The motion is GRANTED.

The validity of a proposed amendment is generally not considered in deciding whether to grant leave to amend. (California Casualty General Ins. Co. v. Superior Court (1985) 173 Cal.App.3d 274, 280-281 disapproved on other grounds in Kransco v. American Empire Surplus Lines Ins. Co. (2000) 23 Cal.4th 390, 407.) Such challenges to the pleadings are more properly addressed in a demurrer or a motion to strike rather than in an opposition to a motion to amend. It is axiomatic that “the preferable practice would be to permit the amendment and allow the parties to test its legal sufficiency by demurrer, motion for judgment on the pleadings or other appropriate proceedings.” ( California Casualty Gen. Ins. Co., supra, 173 Cal.App.3d at 281.) Nor is the Court persuaded by CPI’s argument that its mere identification of Singh in 2018 as a “person with knowledge” should have placed Plaintiff on notice of his possible partnership/joint venture with CPI. This is not the situation wherein a party attempts to amend its pleading on the “eve of trial.” The Court is also not convinced that defendants will be prejudiced by a trial continuance, and Singh will have an opportunity to file a dispositive motion with a trial continuance.

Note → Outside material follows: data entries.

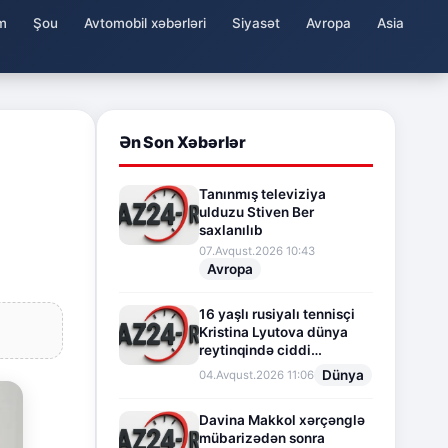
m
Şou
Avtomobil xəbərləri
Siyasət
Avropa
Asia
Ən Son Xəbərlər
Tanınmış televiziya
ulduzu Stiven Ber
saxlanılıb
07.Avqust.2026 10:43
Avropa
16 yaşlı rusiyalı tennisçi
Kristina Lyutova dünya
reytinqində ciddi
irəliləyişə imza atdı
Dünya
04.Avqust.2026 11:06
Davina Makkol xərçənglə
mübarizədən sonra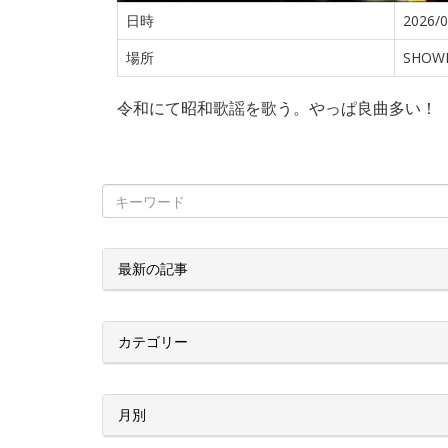
日時
2026/0
場所
SHOW
令和にて昭和歌謡を歌う。やっぱ良曲多い！
最新の記事
カテゴリー
月別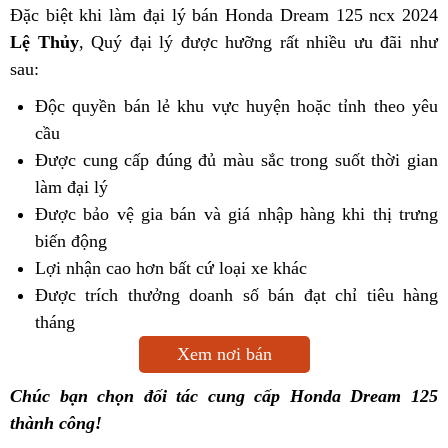
Đặc biệt khi làm đại lý bán Honda Dream 125 ncx 2024
Lệ Thủy
, Quý đại lý được hưỡng rất nhiều ưu đãi như
sau:
Độc quyền bán lẻ khu vực huyện hoặc tỉnh theo yêu
cầu
Được cung cấp đúng đủ màu sắc trong suốt thời gian
làm đại lý
Được bảo vệ gia bán và giá nhập hàng khi thị trưng
biến động
Lợi nhận cao hơn bất cứ loại xe khác
Được trích thưởng doanh số bán đạt chỉ tiêu hàng
tháng
Xem nơi bán
Chúc bạn chọn đối tác cung cấp Honda Dream 125
thành công!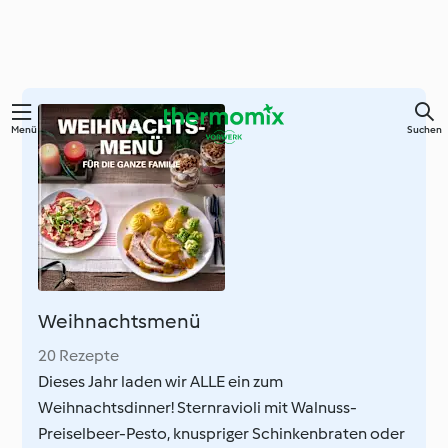
Zum
Menü
Suchen
Hauptinhalt
springen
Weihnachtsmenü
20 Rezepte
Dieses Jahr laden wir ALLE ein zum
Weihnachtsdinner! Sternravioli mit Walnuss-
Preiselbeer-Pesto, knuspriger Schinkenbraten oder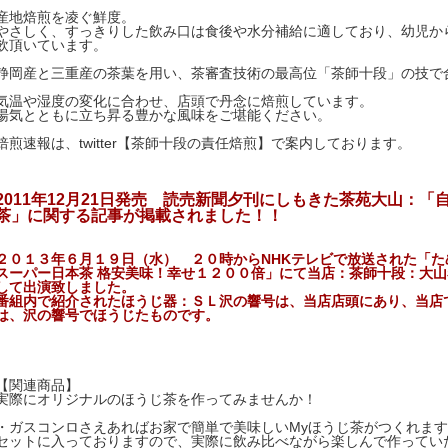
産地焙煎を凌ぐ鮮度。
やさしく、すっきりした飲み口は食後や水分補給に適しており、幼児か
飲頂いています。
静岡産と三重産の茶葉を用い、茶審査技術の最高位「茶師十段」の技
気温や湿度の変化に合わせ、店頭で丹念に焙煎しています。
湯気とともに立ち昇る豊かな風味をご堪能ください。
焙煎速報は、twitter【茶師十段の責任焙煎】で案内しております。
2011年12月21日発売 読売新聞夕刊にしもきた茶苑大山：
茶」に関する記事が掲載されました！！
２０１３年６月１９日（水） ２０時からNHKテレビで放送された「た
スーパー日本茶 格安美味！幸せ１２００倍」にて当店：茶師十段：大
して出演致しました。
番組内で紹介されたほうじ器：ＳＬ沢の響号は、当店店頭にあり、当店
は、沢の響号でほうじたものです。
【関連商品】
実際にオリジナルのほうじ茶を作ってみませんか！
・ガスコンロさえあればお家で簡単で美味しいMyほうじ茶がつくれま
セットに入っておりますので、実際に飲み比べながら楽しんで作ってい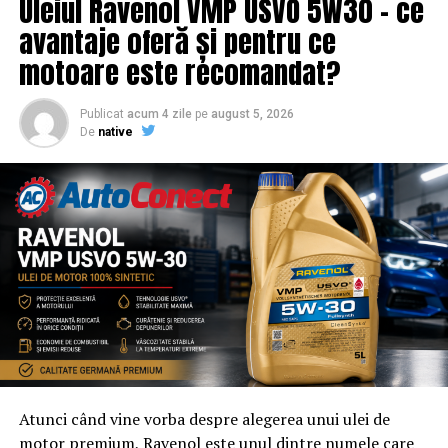
Uleiul Ravenol VMP USVO 5W30 – ce
eveniment cu acces gratuit pot solicita o ofertă de
promovare din partea echipei EvenimenteGratuite.ro.
avantaje oferă și pentru ce
Adresa de contact este
salut@evenimentegratuite.ro
.
motoare este recomandat?
Publicat
acum 4 zile
pe
august 5, 2026
De
native
Atunci când vine vorba despre alegerea unui ulei de
motor premium, Ravenol este unul dintre numele care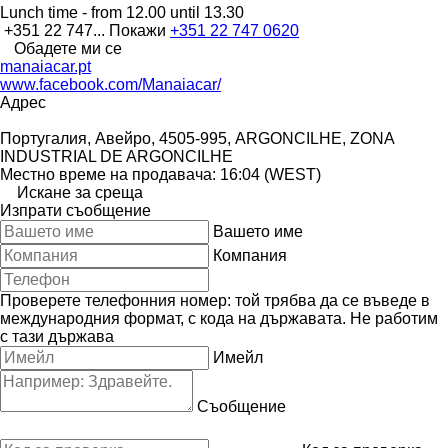
Lunch time - from 12.00 until 13.30
+351 22 747...
Покажи
+351 22 747 0620
Обадете ми се
manaiacar.pt
www.facebook.com/Manaiacar/
Адрес
Португалия, Авейро, 4505-995, ARGONCILHE, ZONA
INDUSTRIAL DE ARGONCILHE
Местно време на продавача: 16:04 (WEST)
Искане за среща
Изпрати съобщение
Вашето име
Компания
Проверете телефонния номер: той трябва да се въведе в
международния формат, с кода на държавата.
Не работим
с тази държава
Имейл
Съобщение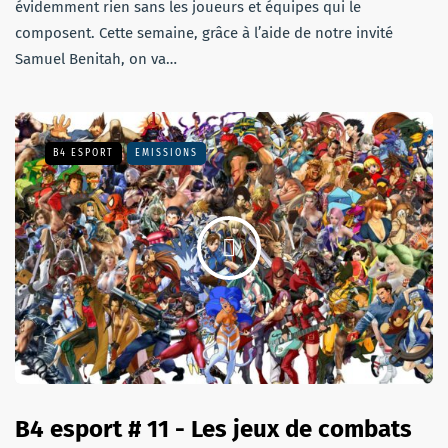
évidemment rien sans les joueurs et équipes qui le
composent. Cette semaine, grâce à l’aide de notre invité
Samuel Benitah, on va…
B4 ESPORT
EMISSIONS
B4 esport # 11 - Les jeux de combats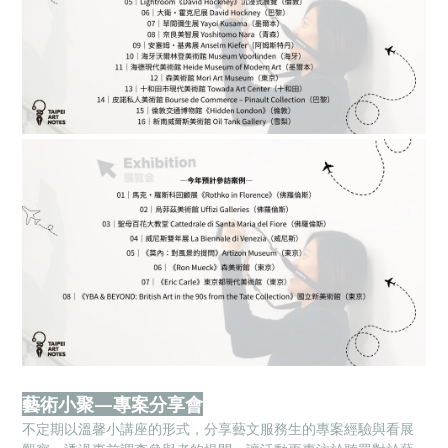
藝術小聚—專案分享會
不定期以溫馨小講座的形式，分享藝文服務生的專案經驗與看展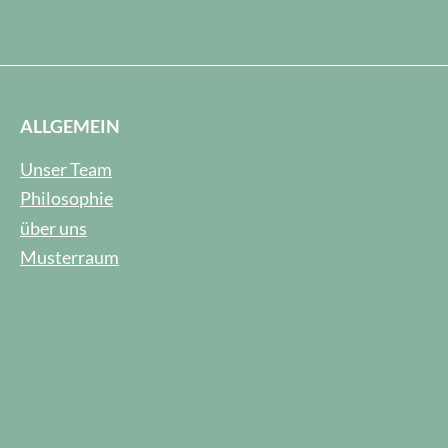
ALLGEMEIN
Unser Team
Philosophie
über uns
Musterraum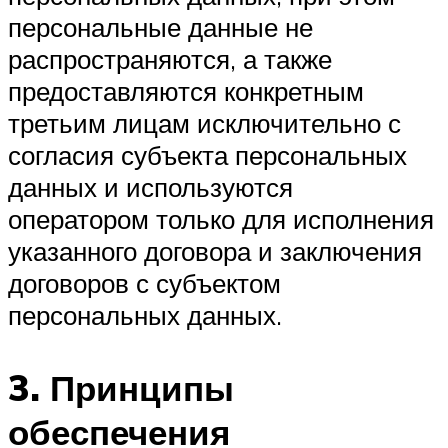
персональные данные не
распространяются, а также
предоставляются конкретным
третьим лицам исключительно с
согласия субъекта персональных
данных и используются
оператором только для исполнения
указанного договора и заключения
договоров с субъектом
персональных данных.
3. Принципы
обеспечения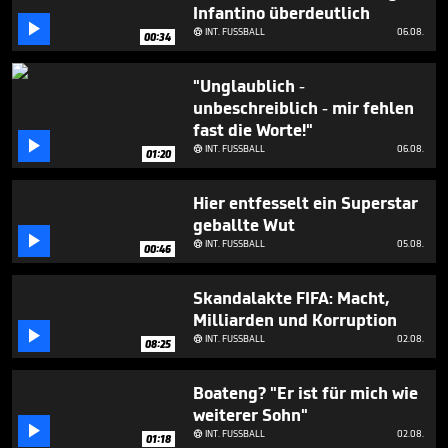
Infantino überdeutlich

INT. FUSSBALL
06.08.

00:34
"Unglaublich -
unbeschreiblich - mir fehlen
fast die Worte!"

INT. FUSSBALL
06.08.

01:20
Hier entfesselt ein Superstar
geballte Wut

INT. FUSSBALL
05.08.

00:46
Skandalakte FIFA: Macht,
Milliarden und Korruption

INT. FUSSBALL
02.08.

08:25
Boateng? "Er ist für mich wie
weiterer Sohn"

INT. FUSSBALL
02.08.

01:18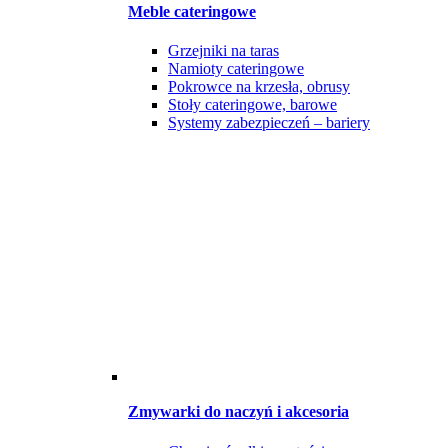
Meble cateringowe
Grzejniki na taras
Namioty cateringowe
Pokrowce na krzesła, obrusy
Stoły cateringowe, barowe
Systemy zabezpieczeń – bariery
Zmywarki do naczyń i akcesoria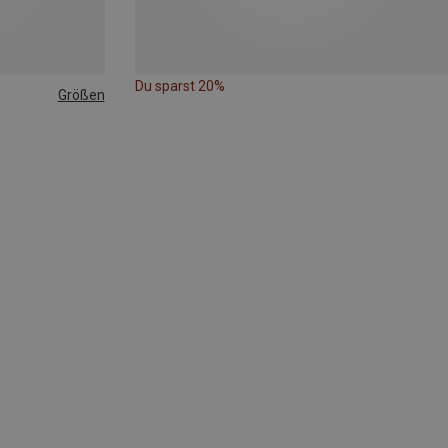
Du sparst 20%
Größen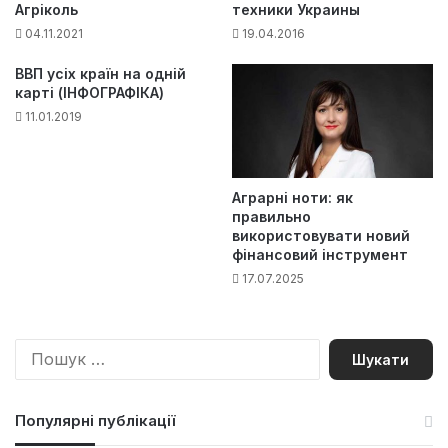
Агріколь
техники Украины
04.11.2021
19.04.2016
ВВП усіх країн на одній
карті (ІНФОГРАФІКА)
11.01.2019
Аграрні ноти: як
правильно
використовувати новий
фінансовий інструмент
17.07.2025
П
о
ш
у
Популярні публікації
к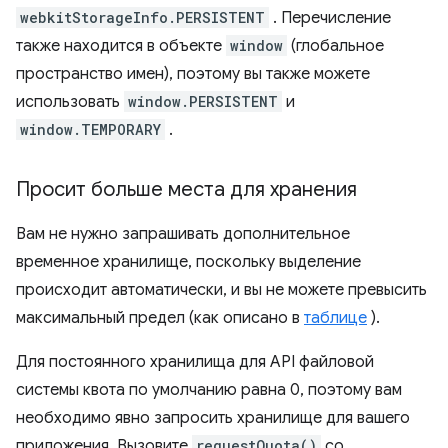
webkitStorageInfo.PERSISTENT
. Перечисление
также находится в объекте
window
(глобальное
пространство имен), поэтому вы также можете
использовать
window.PERSISTENT
и
window.TEMPORARY
.
Просит больше места для хранения
Вам не нужно запрашивать дополнительное
временное хранилище, поскольку выделение
происходит автоматически, и вы не можете превысить
максимальный предел (как описано в
таблице
).
Для постоянного хранилища для API файловой
системы квота по умолчанию равна 0, поэтому вам
необходимо явно запросить хранилище для вашего
приложения. Вызовите
requestQuota()
со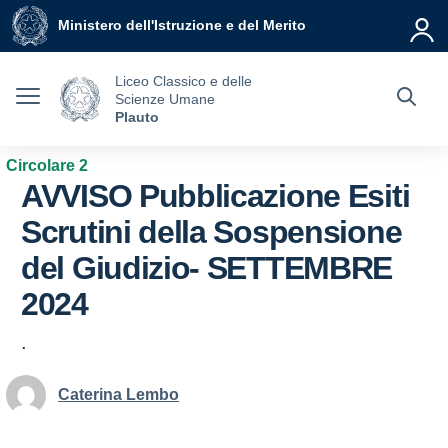
Vai ai contenuti
Vai al menu di navigazione
Vai al footer
Ministero dell'Istruzione e del Merito
Liceo Classico e delle
Scienze Umane
Plauto
Circolare 2
AVVISO Pubblicazione Esiti
Scrutini della Sospensione
del Giudizio- SETTEMBRE
2024
.
Caterina Lembo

Plaintiff may file and serve a first amended complaint (“FAC”) by no later than September 30, 2019, Response to be filed and served within 30 days thereafter, 35 days if the FAC is served by mail. (Although not required by any statute or rule of court, Plaintiff is requested to attach a copy of the instant minute order to the FAC to facilitate the filing of the pleading.)

The minute order is effective immediately. No formal order pursuant to CRC Rule 3.1312 or further notice is required.